TASK TO COMPLETE –
Only one stretch of the data is wanted: the line containing "left shoulder: (557, 377, 10)", the line containing "right elbow: (665, 199, 24)", and every line between them, copied exactly.

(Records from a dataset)
###
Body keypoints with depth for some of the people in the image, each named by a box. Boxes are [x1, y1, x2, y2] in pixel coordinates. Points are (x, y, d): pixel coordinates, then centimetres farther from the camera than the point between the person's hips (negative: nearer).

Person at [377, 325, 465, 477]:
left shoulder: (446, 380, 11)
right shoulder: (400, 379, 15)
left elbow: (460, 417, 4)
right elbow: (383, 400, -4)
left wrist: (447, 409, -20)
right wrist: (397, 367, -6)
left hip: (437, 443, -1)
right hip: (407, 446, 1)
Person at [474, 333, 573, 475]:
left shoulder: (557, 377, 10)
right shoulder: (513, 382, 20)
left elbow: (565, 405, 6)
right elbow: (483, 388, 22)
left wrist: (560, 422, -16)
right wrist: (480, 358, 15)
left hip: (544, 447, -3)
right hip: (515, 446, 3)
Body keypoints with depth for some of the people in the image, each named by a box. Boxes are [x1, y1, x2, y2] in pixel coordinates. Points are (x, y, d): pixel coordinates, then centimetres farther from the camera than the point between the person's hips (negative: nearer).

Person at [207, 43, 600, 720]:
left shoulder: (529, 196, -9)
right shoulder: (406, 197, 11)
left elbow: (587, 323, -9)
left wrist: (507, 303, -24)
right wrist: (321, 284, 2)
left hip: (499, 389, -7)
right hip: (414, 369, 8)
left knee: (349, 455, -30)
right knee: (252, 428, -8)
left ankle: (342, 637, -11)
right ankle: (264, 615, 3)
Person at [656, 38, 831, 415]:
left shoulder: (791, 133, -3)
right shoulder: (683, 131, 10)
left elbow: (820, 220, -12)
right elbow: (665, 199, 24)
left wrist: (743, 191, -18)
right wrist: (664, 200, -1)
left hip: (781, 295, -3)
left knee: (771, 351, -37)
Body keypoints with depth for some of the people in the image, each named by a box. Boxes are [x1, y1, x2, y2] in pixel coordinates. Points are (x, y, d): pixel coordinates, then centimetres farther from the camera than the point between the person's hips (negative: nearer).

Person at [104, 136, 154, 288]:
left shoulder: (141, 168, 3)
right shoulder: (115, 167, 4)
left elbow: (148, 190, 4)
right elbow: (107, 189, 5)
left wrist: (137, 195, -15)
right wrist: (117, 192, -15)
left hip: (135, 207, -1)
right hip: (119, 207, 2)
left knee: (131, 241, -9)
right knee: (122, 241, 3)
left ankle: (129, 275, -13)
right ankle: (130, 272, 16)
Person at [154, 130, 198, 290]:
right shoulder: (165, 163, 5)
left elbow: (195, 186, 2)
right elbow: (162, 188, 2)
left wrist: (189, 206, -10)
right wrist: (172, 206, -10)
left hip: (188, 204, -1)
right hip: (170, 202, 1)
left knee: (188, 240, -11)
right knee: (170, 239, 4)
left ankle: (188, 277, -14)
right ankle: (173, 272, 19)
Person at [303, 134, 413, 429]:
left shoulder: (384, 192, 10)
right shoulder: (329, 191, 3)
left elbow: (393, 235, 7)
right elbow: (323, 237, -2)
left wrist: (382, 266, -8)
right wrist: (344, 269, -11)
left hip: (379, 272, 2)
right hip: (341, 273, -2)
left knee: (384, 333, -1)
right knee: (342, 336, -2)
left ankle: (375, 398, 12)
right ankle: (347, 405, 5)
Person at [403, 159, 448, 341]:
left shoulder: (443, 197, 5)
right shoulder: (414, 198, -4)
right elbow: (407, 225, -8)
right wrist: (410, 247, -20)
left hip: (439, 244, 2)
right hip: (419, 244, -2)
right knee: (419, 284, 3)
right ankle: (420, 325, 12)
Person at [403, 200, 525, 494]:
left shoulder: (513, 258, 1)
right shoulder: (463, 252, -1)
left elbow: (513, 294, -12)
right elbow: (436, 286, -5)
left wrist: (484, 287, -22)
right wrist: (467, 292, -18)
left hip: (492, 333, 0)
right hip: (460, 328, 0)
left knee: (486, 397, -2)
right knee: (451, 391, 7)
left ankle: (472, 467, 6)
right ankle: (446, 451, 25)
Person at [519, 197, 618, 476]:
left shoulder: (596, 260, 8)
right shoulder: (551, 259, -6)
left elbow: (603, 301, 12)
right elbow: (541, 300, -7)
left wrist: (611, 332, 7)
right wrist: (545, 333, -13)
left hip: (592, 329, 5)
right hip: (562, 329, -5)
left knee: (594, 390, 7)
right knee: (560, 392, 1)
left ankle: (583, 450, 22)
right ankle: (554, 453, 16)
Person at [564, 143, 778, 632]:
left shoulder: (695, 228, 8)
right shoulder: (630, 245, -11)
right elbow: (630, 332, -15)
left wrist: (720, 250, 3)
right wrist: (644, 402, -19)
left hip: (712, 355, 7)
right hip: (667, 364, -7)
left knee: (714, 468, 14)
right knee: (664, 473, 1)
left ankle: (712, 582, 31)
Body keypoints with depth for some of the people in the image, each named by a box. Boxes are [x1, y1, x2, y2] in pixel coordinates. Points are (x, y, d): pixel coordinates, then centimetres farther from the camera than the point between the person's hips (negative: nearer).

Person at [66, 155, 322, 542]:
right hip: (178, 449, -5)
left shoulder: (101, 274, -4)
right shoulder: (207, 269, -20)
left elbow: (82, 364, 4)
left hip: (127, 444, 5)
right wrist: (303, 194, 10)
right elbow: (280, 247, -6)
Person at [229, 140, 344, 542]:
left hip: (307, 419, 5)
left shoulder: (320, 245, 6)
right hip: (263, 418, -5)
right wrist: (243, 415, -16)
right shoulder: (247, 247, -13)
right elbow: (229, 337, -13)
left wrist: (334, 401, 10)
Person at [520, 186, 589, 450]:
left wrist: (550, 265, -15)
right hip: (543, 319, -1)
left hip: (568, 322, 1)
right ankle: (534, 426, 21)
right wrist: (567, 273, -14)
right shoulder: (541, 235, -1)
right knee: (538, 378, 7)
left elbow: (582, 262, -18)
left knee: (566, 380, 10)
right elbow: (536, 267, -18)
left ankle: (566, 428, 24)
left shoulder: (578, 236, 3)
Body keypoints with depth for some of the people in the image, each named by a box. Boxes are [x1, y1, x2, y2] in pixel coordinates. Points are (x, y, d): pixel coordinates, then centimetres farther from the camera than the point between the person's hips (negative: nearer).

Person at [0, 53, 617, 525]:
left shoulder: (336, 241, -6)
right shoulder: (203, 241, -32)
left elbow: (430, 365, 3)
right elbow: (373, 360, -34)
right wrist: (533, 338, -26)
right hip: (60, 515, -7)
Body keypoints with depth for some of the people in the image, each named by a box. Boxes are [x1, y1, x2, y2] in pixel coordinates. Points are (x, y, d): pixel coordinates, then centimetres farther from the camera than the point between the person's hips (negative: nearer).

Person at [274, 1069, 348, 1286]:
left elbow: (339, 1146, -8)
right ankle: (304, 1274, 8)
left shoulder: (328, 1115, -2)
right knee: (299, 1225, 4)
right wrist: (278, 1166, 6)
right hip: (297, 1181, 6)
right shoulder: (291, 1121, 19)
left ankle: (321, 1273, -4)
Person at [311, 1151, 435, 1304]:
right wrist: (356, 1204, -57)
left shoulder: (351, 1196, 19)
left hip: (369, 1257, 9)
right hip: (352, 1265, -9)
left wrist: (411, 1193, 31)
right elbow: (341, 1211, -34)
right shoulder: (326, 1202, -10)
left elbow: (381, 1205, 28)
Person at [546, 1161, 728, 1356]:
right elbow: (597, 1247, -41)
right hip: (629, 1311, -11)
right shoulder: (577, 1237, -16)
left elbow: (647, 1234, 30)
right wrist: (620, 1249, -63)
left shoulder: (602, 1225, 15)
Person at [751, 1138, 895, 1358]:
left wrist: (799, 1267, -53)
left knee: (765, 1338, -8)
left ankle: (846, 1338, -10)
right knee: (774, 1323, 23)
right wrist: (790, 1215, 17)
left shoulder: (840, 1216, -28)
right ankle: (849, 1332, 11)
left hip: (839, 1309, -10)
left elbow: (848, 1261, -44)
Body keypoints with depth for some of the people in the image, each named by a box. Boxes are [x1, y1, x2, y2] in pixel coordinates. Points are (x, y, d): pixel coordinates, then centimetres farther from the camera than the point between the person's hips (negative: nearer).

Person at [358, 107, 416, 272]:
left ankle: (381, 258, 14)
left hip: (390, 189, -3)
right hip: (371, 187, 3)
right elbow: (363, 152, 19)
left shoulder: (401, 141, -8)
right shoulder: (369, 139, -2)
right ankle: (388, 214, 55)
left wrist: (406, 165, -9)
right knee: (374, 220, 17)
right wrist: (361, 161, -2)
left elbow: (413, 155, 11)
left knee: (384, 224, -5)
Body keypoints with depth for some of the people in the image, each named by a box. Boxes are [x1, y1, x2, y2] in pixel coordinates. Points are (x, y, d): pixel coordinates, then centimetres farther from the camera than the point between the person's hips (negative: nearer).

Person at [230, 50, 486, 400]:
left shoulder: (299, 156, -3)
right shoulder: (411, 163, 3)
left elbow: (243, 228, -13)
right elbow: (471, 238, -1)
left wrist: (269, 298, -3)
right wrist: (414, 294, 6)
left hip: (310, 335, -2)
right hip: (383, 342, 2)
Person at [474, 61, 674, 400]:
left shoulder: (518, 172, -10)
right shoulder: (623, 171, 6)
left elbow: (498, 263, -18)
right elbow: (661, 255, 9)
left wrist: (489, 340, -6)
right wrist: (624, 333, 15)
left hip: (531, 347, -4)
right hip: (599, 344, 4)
###
EXERCISE OUTPUT –
left shoulder: (557, 377, 10)
right shoulder: (513, 382, 20)
left elbow: (565, 405, 6)
right elbow: (483, 388, 22)
left wrist: (560, 422, -16)
right wrist: (480, 358, 15)
left hip: (544, 447, -3)
right hip: (515, 446, 3)
Body keypoints with depth for some of the people in the image, each named by a box. Boxes are [x1, y1, x2, y2] in pixel coordinates. Points are (x, y, d): pixel coordinates, then centimetres farther from the camera than the point between the person's hips (negative: nearer).

Person at [207, 43, 600, 720]:
left shoulder: (529, 196, -9)
right shoulder: (406, 197, 11)
left elbow: (587, 323, -9)
left wrist: (507, 303, -24)
right wrist: (321, 284, 2)
left hip: (499, 389, -7)
right hip: (414, 369, 8)
left knee: (349, 455, -30)
right knee: (252, 428, -8)
left ankle: (342, 637, -11)
right ankle: (264, 615, 3)
Person at [656, 38, 831, 415]:
left shoulder: (791, 133, -3)
right shoulder: (683, 131, 10)
left elbow: (820, 220, -12)
right elbow: (665, 199, 24)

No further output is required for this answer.